All of this death and destruction was wrought through the decision of one man, Alexander, who decided that his own fame and glory were worth more than the lives of those who had to die in his realization of his vanities. The average person probably cannot name anyone from Alexander’s army other than the conquering King himself. Anyone else who fought alongside Alexander was forced to give up their lives and die in battle or dedicate themselves to a life of conquering in destruction, all in return for a life lived in anonymity, and that is to say nothing of the hundreds of thousands from the other sides, who became mere statistics of the vanquished enemy in Alexander’s selfish quest for glory. Not that the achievement of posthumous fame would matter anything to the dead. 

The conquest of the world is impressive, but it is not admirable, and it certainly is not great. As a man, Alexander was deeply flawed. He was hopelessly incapable of controlling his temper or his impulses, as he repeatedly drank to excess, and on one such occasion killed his best friend and rumored lover, Hephaestion. Looking back to the inception of Alexander’s quest for conquest, we see a young man completely engulfed in an inferiority complex, desperately struggling to step out of his father’s shadow. He was ultimately successful in this aim but the expense was the loss of uncountable lives while he himself developed paranoia and stress that ultimately contributed his early demise. In his latter years he became extremely mistrusting of anyone and everyone, isolating himself from his oldest and closest confidants, and spending his final months obsessing over the fact that he might one day lose his power. It would be wrong to say that he successfully managed this great empire of his, as it quickly dissolved into several smaller empires taken over by his remaining generals, demonstrating a complete selfishness on the part of Alexander who couldn’t even be bothered to plan for a future in which he himself would cease to exist. 

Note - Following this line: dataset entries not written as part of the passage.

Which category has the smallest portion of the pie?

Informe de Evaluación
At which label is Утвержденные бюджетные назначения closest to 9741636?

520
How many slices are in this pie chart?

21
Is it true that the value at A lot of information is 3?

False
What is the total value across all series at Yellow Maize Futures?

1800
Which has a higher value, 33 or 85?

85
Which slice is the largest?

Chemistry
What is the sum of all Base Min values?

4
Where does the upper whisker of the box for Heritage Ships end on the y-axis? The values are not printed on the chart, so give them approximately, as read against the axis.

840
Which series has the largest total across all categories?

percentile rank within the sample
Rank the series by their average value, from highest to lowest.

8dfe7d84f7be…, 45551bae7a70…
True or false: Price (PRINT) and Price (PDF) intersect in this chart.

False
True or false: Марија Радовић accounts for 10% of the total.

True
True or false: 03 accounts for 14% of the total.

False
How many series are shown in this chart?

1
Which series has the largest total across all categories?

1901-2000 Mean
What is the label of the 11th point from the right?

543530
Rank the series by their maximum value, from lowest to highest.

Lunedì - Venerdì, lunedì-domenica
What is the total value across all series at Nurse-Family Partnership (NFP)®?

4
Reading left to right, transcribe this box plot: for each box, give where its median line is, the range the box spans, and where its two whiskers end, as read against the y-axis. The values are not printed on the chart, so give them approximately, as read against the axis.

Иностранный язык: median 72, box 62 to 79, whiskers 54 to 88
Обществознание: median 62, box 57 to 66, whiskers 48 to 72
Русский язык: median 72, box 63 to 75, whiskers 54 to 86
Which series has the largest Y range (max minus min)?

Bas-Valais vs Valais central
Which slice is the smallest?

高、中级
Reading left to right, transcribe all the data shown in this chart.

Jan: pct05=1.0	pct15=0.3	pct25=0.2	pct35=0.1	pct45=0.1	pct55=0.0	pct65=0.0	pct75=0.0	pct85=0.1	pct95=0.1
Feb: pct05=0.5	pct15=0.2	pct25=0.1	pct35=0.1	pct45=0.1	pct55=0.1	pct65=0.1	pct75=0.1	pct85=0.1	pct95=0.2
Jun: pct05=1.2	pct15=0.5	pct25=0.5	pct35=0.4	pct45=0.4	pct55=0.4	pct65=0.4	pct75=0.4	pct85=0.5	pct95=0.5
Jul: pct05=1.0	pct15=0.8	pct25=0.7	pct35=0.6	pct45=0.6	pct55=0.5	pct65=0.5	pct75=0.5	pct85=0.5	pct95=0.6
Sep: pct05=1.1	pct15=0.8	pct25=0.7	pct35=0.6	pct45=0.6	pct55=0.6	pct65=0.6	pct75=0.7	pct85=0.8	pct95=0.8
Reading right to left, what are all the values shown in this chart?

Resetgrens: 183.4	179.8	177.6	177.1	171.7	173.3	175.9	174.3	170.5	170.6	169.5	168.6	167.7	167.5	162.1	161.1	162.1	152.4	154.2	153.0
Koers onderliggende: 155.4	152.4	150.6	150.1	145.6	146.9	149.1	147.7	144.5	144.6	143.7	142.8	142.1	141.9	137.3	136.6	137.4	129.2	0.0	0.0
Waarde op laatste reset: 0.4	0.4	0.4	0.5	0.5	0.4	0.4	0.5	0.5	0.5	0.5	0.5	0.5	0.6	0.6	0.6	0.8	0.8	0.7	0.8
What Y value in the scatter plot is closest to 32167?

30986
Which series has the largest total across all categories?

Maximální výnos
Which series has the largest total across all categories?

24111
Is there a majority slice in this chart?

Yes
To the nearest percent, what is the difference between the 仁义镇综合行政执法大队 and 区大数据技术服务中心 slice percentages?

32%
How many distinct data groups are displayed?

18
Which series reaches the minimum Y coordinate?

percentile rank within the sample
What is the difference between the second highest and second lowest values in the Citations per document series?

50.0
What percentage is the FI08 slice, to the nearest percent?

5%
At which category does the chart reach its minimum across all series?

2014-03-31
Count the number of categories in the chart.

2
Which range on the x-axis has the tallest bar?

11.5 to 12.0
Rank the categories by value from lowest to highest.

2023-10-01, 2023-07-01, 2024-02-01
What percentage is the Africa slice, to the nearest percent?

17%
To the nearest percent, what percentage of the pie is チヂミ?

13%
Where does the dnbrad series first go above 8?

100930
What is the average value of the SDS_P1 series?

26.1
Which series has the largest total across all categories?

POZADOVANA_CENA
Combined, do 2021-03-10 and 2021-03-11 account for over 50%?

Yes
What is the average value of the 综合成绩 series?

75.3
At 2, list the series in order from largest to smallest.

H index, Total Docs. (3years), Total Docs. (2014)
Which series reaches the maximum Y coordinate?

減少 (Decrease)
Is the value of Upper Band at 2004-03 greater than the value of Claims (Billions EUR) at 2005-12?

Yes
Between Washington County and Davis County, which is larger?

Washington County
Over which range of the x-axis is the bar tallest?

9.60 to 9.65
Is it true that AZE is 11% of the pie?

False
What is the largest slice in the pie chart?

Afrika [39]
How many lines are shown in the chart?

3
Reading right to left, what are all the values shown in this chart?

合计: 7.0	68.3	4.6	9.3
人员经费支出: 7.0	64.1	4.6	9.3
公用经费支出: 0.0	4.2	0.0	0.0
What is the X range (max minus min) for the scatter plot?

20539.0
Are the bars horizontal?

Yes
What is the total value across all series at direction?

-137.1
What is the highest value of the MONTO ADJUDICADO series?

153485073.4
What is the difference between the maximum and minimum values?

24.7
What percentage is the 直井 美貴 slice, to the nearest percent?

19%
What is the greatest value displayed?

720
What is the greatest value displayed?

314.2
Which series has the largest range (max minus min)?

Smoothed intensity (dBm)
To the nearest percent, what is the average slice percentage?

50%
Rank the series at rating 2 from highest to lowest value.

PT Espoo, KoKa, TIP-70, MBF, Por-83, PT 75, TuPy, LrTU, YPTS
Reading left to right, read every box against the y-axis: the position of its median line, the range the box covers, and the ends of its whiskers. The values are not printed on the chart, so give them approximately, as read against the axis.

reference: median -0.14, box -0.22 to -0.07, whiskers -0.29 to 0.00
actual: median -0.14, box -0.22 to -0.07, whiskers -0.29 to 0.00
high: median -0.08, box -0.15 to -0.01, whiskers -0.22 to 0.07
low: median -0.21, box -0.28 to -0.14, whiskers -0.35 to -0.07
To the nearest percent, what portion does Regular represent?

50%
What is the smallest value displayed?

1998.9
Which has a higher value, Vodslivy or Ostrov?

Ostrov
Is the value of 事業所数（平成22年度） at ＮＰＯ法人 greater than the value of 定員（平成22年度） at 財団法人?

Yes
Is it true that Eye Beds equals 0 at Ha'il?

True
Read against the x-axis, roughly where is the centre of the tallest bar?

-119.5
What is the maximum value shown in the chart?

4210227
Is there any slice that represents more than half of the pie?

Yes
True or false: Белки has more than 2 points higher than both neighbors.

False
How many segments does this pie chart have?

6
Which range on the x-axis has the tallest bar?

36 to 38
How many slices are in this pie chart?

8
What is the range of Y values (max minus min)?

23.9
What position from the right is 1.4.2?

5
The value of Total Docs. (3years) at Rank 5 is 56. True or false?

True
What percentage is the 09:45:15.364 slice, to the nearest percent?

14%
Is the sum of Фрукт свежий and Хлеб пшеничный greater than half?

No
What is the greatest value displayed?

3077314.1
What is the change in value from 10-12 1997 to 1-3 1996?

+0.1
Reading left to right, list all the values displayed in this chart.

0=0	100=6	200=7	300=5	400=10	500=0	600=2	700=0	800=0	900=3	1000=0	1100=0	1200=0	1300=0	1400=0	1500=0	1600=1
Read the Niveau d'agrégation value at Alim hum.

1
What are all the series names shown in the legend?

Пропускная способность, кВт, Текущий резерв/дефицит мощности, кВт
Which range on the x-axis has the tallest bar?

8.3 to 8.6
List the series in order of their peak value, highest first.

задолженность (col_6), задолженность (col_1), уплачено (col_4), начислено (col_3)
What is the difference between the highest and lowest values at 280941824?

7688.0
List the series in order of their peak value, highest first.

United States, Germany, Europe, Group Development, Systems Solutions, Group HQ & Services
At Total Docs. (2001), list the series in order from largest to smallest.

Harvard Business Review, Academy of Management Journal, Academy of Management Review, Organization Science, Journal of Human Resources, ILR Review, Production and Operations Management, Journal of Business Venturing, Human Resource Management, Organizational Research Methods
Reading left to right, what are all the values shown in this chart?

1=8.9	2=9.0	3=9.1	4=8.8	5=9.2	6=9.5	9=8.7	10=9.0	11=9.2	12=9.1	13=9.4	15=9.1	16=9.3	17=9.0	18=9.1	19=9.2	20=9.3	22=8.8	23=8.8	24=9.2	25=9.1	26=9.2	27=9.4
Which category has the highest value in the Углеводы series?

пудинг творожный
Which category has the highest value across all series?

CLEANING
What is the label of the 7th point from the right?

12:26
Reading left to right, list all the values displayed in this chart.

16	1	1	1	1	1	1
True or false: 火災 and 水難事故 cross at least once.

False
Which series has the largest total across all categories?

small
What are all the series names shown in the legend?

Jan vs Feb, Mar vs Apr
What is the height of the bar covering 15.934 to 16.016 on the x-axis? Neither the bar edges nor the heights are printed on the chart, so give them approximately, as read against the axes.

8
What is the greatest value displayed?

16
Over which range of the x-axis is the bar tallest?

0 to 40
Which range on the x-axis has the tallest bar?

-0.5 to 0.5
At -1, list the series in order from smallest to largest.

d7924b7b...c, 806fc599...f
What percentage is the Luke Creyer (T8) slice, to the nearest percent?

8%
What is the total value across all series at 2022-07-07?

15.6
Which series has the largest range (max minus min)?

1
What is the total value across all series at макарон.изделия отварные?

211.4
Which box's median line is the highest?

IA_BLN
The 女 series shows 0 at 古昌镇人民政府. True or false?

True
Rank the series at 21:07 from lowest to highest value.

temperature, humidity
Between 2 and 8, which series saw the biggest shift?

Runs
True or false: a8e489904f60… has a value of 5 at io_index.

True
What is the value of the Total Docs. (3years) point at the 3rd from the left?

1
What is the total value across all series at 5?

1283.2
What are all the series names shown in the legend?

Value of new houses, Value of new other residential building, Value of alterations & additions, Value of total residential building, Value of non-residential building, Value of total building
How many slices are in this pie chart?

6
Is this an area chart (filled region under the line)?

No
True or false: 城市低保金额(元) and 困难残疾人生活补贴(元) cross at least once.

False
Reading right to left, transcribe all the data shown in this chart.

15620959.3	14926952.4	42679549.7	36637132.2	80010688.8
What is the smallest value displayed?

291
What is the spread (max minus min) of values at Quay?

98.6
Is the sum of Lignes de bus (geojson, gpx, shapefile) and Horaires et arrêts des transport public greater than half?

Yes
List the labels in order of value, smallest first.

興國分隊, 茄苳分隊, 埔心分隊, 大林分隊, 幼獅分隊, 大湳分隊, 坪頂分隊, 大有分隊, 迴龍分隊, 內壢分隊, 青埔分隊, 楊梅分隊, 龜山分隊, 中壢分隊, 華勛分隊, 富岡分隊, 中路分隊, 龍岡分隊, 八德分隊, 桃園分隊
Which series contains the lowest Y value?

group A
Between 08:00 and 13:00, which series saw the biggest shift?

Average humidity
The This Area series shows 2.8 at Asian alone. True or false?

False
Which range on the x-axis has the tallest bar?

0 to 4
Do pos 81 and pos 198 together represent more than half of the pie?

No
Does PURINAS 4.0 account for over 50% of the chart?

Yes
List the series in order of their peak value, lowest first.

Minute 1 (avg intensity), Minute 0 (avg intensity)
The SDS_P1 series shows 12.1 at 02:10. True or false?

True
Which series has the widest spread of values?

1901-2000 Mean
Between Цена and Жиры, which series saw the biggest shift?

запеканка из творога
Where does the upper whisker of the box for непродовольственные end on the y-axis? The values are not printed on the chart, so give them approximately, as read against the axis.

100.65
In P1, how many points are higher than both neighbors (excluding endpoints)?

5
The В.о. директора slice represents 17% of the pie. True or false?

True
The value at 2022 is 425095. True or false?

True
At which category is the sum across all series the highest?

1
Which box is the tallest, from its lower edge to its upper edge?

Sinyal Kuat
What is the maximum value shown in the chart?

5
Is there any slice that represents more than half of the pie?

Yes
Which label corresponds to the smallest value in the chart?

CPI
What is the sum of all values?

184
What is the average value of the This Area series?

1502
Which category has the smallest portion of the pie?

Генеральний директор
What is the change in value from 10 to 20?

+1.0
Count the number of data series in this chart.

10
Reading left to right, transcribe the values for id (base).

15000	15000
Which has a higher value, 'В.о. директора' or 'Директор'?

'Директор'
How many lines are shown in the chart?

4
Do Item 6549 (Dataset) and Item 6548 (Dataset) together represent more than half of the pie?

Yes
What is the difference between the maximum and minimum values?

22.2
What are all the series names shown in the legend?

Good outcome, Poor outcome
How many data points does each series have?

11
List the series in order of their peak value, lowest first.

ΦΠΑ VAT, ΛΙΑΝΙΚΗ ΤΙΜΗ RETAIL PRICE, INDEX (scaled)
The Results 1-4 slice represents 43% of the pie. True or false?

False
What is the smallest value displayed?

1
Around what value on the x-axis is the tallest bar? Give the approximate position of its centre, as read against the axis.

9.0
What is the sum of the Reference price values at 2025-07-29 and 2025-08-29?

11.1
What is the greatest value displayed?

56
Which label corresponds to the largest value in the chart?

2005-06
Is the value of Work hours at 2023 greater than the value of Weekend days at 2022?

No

I believe that the significance of Alexander’s life is worthy of discussion in the history books, but I would not use the word great unless we are comfortable attributing the same title to other dictators who ruled with an iron fist and conquered vast empires at the expense of anyone who stood in their way. If I were a teacher and taught about Alexander, I would use him as an example of unchecked ego, insecurity, and a complete lack of empathy. There is a passage from a book called “The Virtues of War” by Steven Pressfield that accurately depicts the troubled figure of Alexander. The situation is that Alexander and his generals are crossing a river, but their path is blocked by an old wise man. One of Alexander’s generals shouts at the old man, insisting that he move out of the way of this great man, Alexander. The general says: “this man has conquered the world, what have you done?” The old man responded: “I have conquered the need to conquer the world.” This book is a work of fiction, but I believe the sentiment accurately portrays the type of egomaniac that was Alexander and how a true great man would be content to live a life of peace and anonymity rather than dedicate his life to the pursuit of fame. Years later, the great stoic Emperor Marcus Aurelius, a man whom I believe would be far more deserving of the title “Great”, would say this: “Alexander the Great and his mule driver both died and the same thing happened to both. They were absorbed alike into the life force of the world, or dissolved alike into atoms.” Yes, we still talk about Alexander, while nobody knows his mule driver, but what comfort is that to him now that he is dissolved to atoms. He died afraid, alone, and young, with nobody paying him any attention other than what might they take from him after his passing. I would say that tragic is a far greater description of Alexander’s life than Great. The only reason that I would think to mention him on this blog of happiness is that he is the perfect example of how to live the opposite of a happy life.